# Job
Repeat the lines of the data exactly, from the first one through the one that contains "Pada sidang pemeriksaan".

BEGIN Data shown

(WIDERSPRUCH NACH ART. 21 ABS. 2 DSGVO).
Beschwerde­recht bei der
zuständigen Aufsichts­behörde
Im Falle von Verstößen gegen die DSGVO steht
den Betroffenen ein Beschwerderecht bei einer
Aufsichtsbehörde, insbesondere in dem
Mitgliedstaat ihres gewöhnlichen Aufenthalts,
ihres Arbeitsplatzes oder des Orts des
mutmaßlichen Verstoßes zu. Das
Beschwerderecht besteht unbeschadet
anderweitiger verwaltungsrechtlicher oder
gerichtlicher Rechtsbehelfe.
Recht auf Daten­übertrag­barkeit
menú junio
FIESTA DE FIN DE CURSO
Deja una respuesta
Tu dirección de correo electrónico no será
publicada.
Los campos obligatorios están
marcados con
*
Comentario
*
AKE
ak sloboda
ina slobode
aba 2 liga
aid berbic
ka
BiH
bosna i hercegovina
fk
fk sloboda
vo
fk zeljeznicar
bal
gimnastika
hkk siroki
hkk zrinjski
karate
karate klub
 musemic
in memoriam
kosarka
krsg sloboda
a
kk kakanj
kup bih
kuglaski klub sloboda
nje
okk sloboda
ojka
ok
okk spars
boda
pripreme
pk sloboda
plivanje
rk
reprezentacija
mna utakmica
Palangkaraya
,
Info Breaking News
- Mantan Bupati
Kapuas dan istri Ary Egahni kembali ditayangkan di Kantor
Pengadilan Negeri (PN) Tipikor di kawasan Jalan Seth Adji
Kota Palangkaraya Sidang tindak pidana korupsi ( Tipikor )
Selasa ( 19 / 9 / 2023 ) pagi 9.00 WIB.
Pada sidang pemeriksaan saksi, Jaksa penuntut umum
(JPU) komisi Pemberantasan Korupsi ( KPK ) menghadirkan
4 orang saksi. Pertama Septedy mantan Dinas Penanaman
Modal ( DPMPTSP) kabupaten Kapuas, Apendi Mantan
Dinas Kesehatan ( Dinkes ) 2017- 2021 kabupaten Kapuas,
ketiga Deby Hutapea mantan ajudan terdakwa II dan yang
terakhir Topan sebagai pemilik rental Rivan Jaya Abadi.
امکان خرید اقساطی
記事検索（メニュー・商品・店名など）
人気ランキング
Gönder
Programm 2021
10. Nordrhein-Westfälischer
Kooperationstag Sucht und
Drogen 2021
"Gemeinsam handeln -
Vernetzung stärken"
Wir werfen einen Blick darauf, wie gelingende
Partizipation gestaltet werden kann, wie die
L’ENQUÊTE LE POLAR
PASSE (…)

END Data shown

# Answer space
(WIDERSPRUCH NACH ART. 21 ABS. 2 DSGVO).
Beschwerde­recht bei der
zuständigen Aufsichts­behörde
Im Falle von Verstößen gegen die DSGVO steht
den Betroffenen ein Beschwerderecht bei einer
Aufsichtsbehörde, insbesondere in dem
Mitgliedstaat ihres gewöhnlichen Aufenthalts,
ihres Arbeitsplatzes oder des Orts des
mutmaßlichen Verstoßes zu. Das
Beschwerderecht besteht unbeschadet
anderweitiger verwaltungsrechtlicher oder
gerichtlicher Rechtsbehelfe.
Recht auf Daten­übertrag­barkeit
menú junio
FIESTA DE FIN DE CURSO
Deja una respuesta
Tu dirección de correo electrónico no será
publicada.
Los campos obligatorios están
marcados con
*
Comentario
*
AKE
ak sloboda
ina slobode
aba 2 liga
aid berbic
ka
BiH
bosna i hercegovina
fk
fk sloboda
vo
fk zeljeznicar
bal
gimnastika
hkk siroki
hkk zrinjski
karate
karate klub
 musemic
in memoriam
kosarka
krsg sloboda
a
kk kakanj
kup bih
kuglaski klub sloboda
nje
okk sloboda
ojka
ok
okk spars
boda
pripreme
pk sloboda
plivanje
rk
reprezentacija
mna utakmica
Palangkaraya
,
Info Breaking News
- Mantan Bupati
Kapuas dan istri Ary Egahni kembali ditayangkan di Kantor
Pengadilan Negeri (PN) Tipikor di kawasan Jalan Seth Adji
Kota Palangkaraya Sidang tindak pidana korupsi ( Tipikor )
Selasa ( 19 / 9 / 2023 ) pagi 9.00 WIB.
Pada sidang pemeriksaan saksi, Jaksa penuntut umum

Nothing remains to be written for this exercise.